As I sat there staring at my wool hat weblog, I realized there were probably good design ideas on the page… I just couldn’t see them because I was BLINDED BY THE WOOL. So, I got a second opinion. Grabbed someone who had never seen the page before and, as expected, they barfed all my wool hat, but they also noticed the parts that worked. Turns out with a new logo and background, the site looks great and I still get my orange. Thanks Mike!

Misery is an obstacle. It doesn’t feel like that at the time, but it is. These obstacles are merely problems to be solved and the adversity they create is the mother of inspiration… of innovation.

6 Responses

  1. I figured there must be a redesign coming up when I came to your site and it was all screwed up beyond recognition on Friday. Did you accidentally load the new CSS without loading anything else or something?

    Anyway, I’m currently in the procrastination stage. I’ve had the same design for 15 months. The final design was kind of rushed out (I was about to return back to school, so I said “good enough”). I’ve also learned tons of new JavaScript and CSS since that time, so I could do some really cool stuff. But, as you say, it’s a lot of work.

    So maybe I’ll just sit here and play Halo.

  2. I’ve got several layouts and redesigns for mine on the backburner. I’ve stopped bothering to fret about them being unfinished and just accept that I’ll do it when I do it.

    I find my biggest block about it is trying to be TOO original. I’m sick to death of fixed-width centered stuff, so I want something variable-width like Cameron Adams or Jason Santa Maria. I’m sick of muted colours and monotones, so I want something bright like Dave Shea. I’m sick of the two-column #content+#sidebar, so I want a single column like Matt Mullenweg.

    I think for me, the key will be to develop a layout that works as fixed and variable width– fixed-single column for the homepage, two columns for nearly everywhere else, and a liquid column for photogallery.

  3. klaatu 19 years ago

    Talk Rands;

    You can also wear your orange hat on yr website, too 🙂

  4. Aaron Haynes 19 years ago

    All of this applies to modeling and moviemaking, too. I identified especially with the misery of realizing that a design isn’t working and isn’t ever going to work, but not being able to come to grips with the idea of starting over. It’s also hard to let go of that automatic “I’m a creative genius and the criticism of other people is worthless and retarded because they don’t see it the way I see it in my head” mentality, but time and time again it turns out they were right.

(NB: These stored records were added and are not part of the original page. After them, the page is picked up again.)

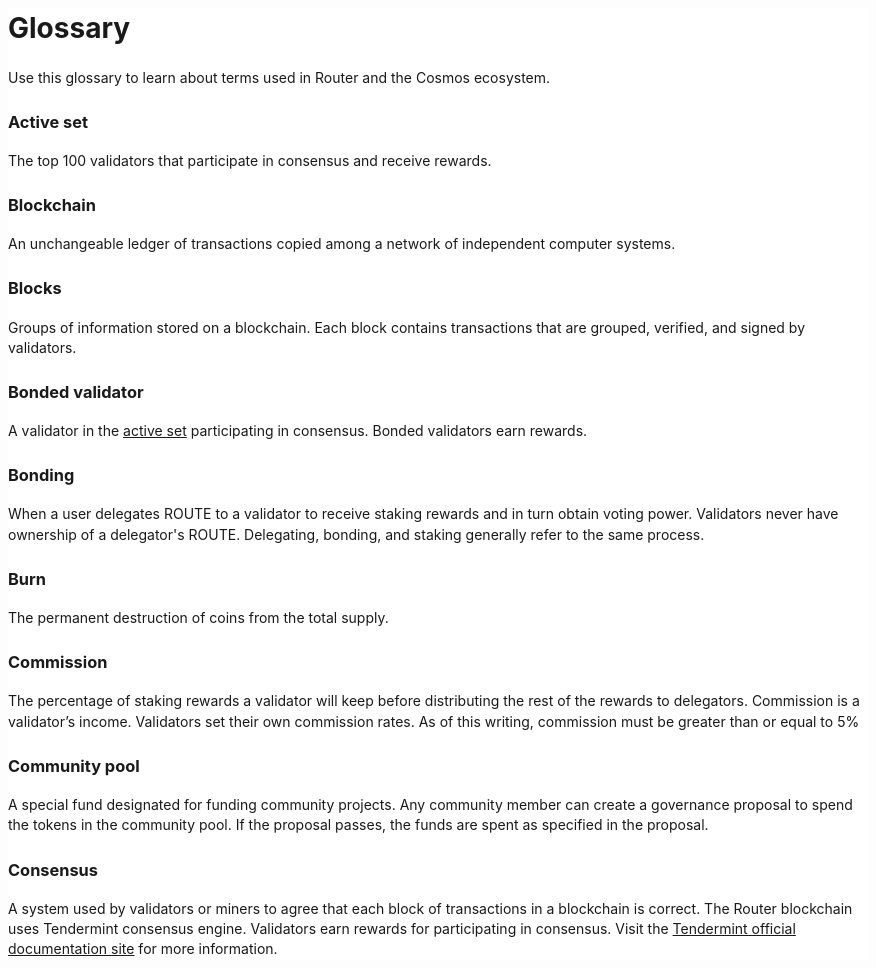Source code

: # Glossary 

Use this glossary to learn about terms used in Router and the Cosmos ecosystem.

### Active set

The top 100 validators that participate in consensus and receive rewards.



### Blockchain

An unchangeable ledger of transactions copied among a network of independent computer systems.

### Blocks

Groups of information stored on a blockchain. Each block contains transactions that are grouped, verified, and signed by validators.

### Bonded validator

A validator in the [active set](../overview/terminology.md#active-set) participating in consensus. Bonded validators earn rewards.

### Bonding

When a user delegates ROUTE to a validator to receive staking rewards and in turn obtain voting power. Validators never have ownership of a delegator's ROUTE. Delegating, bonding, and staking generally refer to the same process.

### Burn

The permanent destruction of coins from the total supply.


### Commission

The percentage of staking rewards a validator will keep before distributing the rest of the rewards to delegators. Commission is a validator’s income. Validators set their own commission rates. As of this writing, commission must be greater than or equal to 5% 

### Community pool

A special fund designated for funding community projects. Any community member can create a governance proposal to spend the tokens in the community pool. If the proposal passes, the funds are spent as specified in the proposal.

### Consensus

A system used by validators or miners to agree that each block of transactions in a blockchain is correct. The Router blockchain uses Tendermint consensus engine. Validators earn rewards for participating in consensus. Visit the [Tendermint official documentation site](https://docs.tendermint.com/) for more information.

Well, mostly.

    Fantastic read.

  5. John Whitlock 19 years ago

    If you like the topic of how creative thinking happens, I’d suggest “Conceptual Blockbusting: A Guide to Better Ideas” by James L. Adams. It’s been around for decades (your library probably has an old edition), but you might want to own your own copy so that you can highlight passages.

  6. Dennis Madrid 17 years ago

    You say you were “blinded by the wool”, does that mean the wool was pulled over your eyes?

    I’m sorry, but it needed to be said.